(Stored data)
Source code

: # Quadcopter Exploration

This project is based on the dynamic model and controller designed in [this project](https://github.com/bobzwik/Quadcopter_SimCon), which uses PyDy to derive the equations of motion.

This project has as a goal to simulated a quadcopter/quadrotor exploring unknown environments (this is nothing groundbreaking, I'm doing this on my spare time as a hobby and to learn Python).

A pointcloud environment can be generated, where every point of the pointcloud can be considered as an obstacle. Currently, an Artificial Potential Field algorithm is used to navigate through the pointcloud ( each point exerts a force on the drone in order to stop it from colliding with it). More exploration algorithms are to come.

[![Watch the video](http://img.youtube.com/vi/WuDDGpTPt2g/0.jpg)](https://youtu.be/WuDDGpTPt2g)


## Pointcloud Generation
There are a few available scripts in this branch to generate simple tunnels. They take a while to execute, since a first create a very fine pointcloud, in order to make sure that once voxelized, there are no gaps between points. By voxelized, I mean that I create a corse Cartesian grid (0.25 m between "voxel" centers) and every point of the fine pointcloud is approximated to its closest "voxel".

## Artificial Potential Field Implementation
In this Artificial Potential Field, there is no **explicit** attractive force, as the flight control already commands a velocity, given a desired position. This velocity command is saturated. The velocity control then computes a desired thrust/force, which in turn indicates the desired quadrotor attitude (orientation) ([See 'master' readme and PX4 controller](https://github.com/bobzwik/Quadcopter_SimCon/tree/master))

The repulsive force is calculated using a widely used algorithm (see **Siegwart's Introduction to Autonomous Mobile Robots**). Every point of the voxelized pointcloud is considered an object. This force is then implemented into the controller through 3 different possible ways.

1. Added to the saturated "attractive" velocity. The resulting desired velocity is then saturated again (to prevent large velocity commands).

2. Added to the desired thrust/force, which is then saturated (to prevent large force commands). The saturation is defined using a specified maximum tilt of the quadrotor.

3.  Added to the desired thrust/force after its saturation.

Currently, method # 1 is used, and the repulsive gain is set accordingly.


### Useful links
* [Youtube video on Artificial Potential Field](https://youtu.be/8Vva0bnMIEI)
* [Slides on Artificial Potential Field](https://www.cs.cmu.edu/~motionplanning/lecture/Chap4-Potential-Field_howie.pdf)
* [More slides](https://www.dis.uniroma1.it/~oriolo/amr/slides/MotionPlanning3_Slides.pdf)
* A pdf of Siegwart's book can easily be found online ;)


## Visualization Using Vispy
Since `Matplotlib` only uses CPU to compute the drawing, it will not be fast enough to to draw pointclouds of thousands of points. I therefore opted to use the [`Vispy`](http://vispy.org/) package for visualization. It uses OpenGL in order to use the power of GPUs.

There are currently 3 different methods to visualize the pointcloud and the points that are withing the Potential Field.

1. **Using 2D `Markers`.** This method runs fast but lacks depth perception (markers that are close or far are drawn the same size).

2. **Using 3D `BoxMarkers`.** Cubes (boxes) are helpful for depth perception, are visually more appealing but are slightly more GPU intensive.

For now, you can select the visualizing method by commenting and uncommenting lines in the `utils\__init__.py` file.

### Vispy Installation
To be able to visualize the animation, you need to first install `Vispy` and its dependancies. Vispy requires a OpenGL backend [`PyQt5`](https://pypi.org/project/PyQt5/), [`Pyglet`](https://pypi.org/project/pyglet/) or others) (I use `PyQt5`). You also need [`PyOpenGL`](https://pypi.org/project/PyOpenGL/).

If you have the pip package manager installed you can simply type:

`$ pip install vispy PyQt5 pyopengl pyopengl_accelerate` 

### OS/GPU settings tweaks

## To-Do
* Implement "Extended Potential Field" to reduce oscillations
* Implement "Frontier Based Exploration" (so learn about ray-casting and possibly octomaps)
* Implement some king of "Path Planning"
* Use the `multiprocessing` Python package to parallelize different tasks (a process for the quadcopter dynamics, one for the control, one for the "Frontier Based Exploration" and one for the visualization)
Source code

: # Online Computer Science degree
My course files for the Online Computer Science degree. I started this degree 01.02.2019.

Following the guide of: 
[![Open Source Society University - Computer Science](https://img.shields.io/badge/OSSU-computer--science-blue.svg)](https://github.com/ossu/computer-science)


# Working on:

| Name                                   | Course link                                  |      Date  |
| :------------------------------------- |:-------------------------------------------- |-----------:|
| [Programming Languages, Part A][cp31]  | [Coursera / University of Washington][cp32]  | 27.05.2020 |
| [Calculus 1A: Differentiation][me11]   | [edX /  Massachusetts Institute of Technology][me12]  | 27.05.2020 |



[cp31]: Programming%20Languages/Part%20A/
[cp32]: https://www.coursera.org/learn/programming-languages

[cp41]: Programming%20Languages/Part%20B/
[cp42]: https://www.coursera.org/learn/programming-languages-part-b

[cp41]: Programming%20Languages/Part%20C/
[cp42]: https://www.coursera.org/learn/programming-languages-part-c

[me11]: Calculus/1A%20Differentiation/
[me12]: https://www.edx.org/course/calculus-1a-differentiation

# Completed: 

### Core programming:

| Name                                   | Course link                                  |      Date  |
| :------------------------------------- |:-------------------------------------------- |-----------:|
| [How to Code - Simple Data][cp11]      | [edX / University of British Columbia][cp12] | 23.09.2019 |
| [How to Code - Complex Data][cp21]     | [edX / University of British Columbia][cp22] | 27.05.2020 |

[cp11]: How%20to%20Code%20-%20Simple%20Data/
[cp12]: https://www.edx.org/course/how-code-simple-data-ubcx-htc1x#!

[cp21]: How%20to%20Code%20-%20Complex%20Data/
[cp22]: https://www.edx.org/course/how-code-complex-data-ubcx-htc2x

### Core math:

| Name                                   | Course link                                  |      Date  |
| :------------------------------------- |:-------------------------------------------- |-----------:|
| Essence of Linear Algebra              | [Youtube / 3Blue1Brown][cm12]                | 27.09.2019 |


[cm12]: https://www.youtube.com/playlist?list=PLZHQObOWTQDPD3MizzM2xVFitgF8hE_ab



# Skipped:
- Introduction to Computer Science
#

* _TASK DESCRIPTION_
Print all of the entries above again, character for character, without changing or omitting anything.

* _WRITTEN REPLY_
Source code

: # Quadcopter Exploration

This project is based on the dynamic model and controller designed in [this project](https://github.com/bobzwik/Quadcopter_SimCon), which uses PyDy to derive the equations of motion.

This project has as a goal to simulated a quadcopter/quadrotor exploring unknown environments (this is nothing groundbreaking, I'm doing this on my spare time as a hobby and to learn Python).

A pointcloud environment can be generated, where every point of the pointcloud can be considered as an obstacle. Currently, an Artificial Potential Field algorithm is used to navigate through the pointcloud ( each point exerts a force on the drone in order to stop it from colliding with it). More exploration algorithms are to come.

[![Watch the video](http://img.youtube.com/vi/WuDDGpTPt2g/0.jpg)](https://youtu.be/WuDDGpTPt2g)


## Pointcloud Generation
There are a few available scripts in this branch to generate simple tunnels. They take a while to execute, since a first create a very fine pointcloud, in order to make sure that once voxelized, there are no gaps between points. By voxelized, I mean that I create a corse Cartesian grid (0.25 m between "voxel" centers) and every point of the fine pointcloud is approximated to its closest "voxel".

## Artificial Potential Field Implementation
In this Artificial Potential Field, there is no **explicit** attractive force, as the flight control already commands a velocity, given a desired position. This velocity command is saturated. The velocity control then computes a desired thrust/force, which in turn indicates the desired quadrotor attitude (orientation) ([See 'master' readme and PX4 controller](https://github.com/bobzwik/Quadcopter_SimCon/tree/master))

The repulsive force is calculated using a widely used algorithm (see **Siegwart's Introduction to Autonomous Mobile Robots**). Every point of the voxelized pointcloud is considered an object. This force is then implemented into the controller through 3 different possible ways.

1. Added to the saturated "attractive" velocity. The resulting desired velocity is then saturated again (to prevent large velocity commands).

2. Added to the desired thrust/force, which is then saturated (to prevent large force commands). The saturation is defined using a specified maximum tilt of the quadrotor.

3.  Added to the desired thrust/force after its saturation.

Currently, method # 1 is used, and the repulsive gain is set accordingly.


### Useful links
* [Youtube video on Artificial Potential Field](https://youtu.be/8Vva0bnMIEI)
* [Slides on Artificial Potential Field](https://www.cs.cmu.edu/~motionplanning/lecture/Chap4-Potential-Field_howie.pdf)
* [More slides](https://www.dis.uniroma1.it/~oriolo/amr/slides/MotionPlanning3_Slides.pdf)
* A pdf of Siegwart's book can easily be found online ;)


## Visualization Using Vispy
Since `Matplotlib` only uses CPU to compute the drawing, it will not be fast enough to to draw pointclouds of thousands of points. I therefore opted to use the [`Vispy`](http://vispy.org/) package for visualization. It uses OpenGL in order to use the power of GPUs.

There are currently 3 different methods to visualize the pointcloud and the points that are withing the Potential Field.

1. **Using 2D `Markers`.** This method runs fast but lacks depth perception (markers that are close or far are drawn the same size).

2. **Using 3D `BoxMarkers`.** Cubes (boxes) are helpful for depth perception, are visually more appealing but are slightly more GPU intensive.

For now, you can select the visualizing method by commenting and uncommenting lines in the `utils\__init__.py` file.

### Vispy Installation
To be able to visualize the animation, you need to first install `Vispy` and its dependancies. Vispy requires a OpenGL backend [`PyQt5`](https://pypi.org/project/PyQt5/), [`Pyglet`](https://pypi.org/project/pyglet/) or others) (I use `PyQt5`). You also need [`PyOpenGL`](https://pypi.org/project/PyOpenGL/).

If you have the pip package manager installed you can simply type:

`$ pip install vispy PyQt5 pyopengl pyopengl_accelerate` 

### OS/GPU settings tweaks

## To-Do
* Implement "Extended Potential Field" to reduce oscillations
* Implement "Frontier Based Exploration" (so learn about ray-casting and possibly octomaps)
* Implement some king of "Path Planning"
* Use the `multiprocessing` Python package to parallelize different tasks (a process for the quadcopter dynamics, one for the control, one for the "Frontier Based Exploration" and one for the visualization)
Source code

: # Online Computer Science degree
My course files for the Online Computer Science degree. I started this degree 01.02.2019.

Following the guide of: 
[![Open Source Society University - Computer Science](https://img.shields.io/badge/OSSU-computer--science-blue.svg)](https://github.com/ossu/computer-science)


# Working on:

| Name                                   | Course link                                  |      Date  |
| :------------------------------------- |:-------------------------------------------- |-----------:|
| [Programming Languages, Part A][cp31]  | [Coursera / University of Washington][cp32]  | 27.05.2020 |
| [Calculus 1A: Differentiation][me11]   | [edX /  Massachusetts Institute of Technology][me12]  | 27.05.2020 |



[cp31]: Programming%20Languages/Part%20A/
[cp32]: https://www.coursera.org/learn/programming-languages

[cp41]: Programming%20Languages/Part%20B/
[cp42]: https://www.coursera.org/learn/programming-languages-part-b

[cp41]: Programming%20Languages/Part%20C/
[cp42]: https://www.coursera.org/learn/programming-languages-part-c

[me11]: Calculus/1A%20Differentiation/
[me12]: https://www.edx.org/course/calculus-1a-differentiation

# Completed: 

### Core programming:

| Name                                   | Course link                                  |      Date  |
| :------------------------------------- |:-------------------------------------------- |-----------:|
| [How to Code - Simple Data][cp11]      | [edX / University of British Columbia][cp12] | 23.09.2019 |
| [How to Code - Complex Data][cp21]     | [edX / University of British Columbia][cp22] | 27.05.2020 |

[cp11]: How%20to%20Code%20-%20Simple%20Data/
[cp12]: https://www.edx.org/course/how-code-simple-data-ubcx-htc1x#!

[cp21]: How%20to%20Code%20-%20Complex%20Data/
[cp22]: https://www.edx.org/course/how-code-complex-data-ubcx-htc2x

### Core math:

| Name                                   | Course link                                  |      Date  |
| :------------------------------------- |:-------------------------------------------- |-----------:|
| Essence of Linear Algebra              | [Youtube / 3Blue1Brown][cm12]                | 27.09.2019 |


[cm12]: https://www.youtube.com/playlist?list=PLZHQObOWTQDPD3MizzM2xVFitgF8hE_ab



# Skipped:
- Introduction to Computer Science
#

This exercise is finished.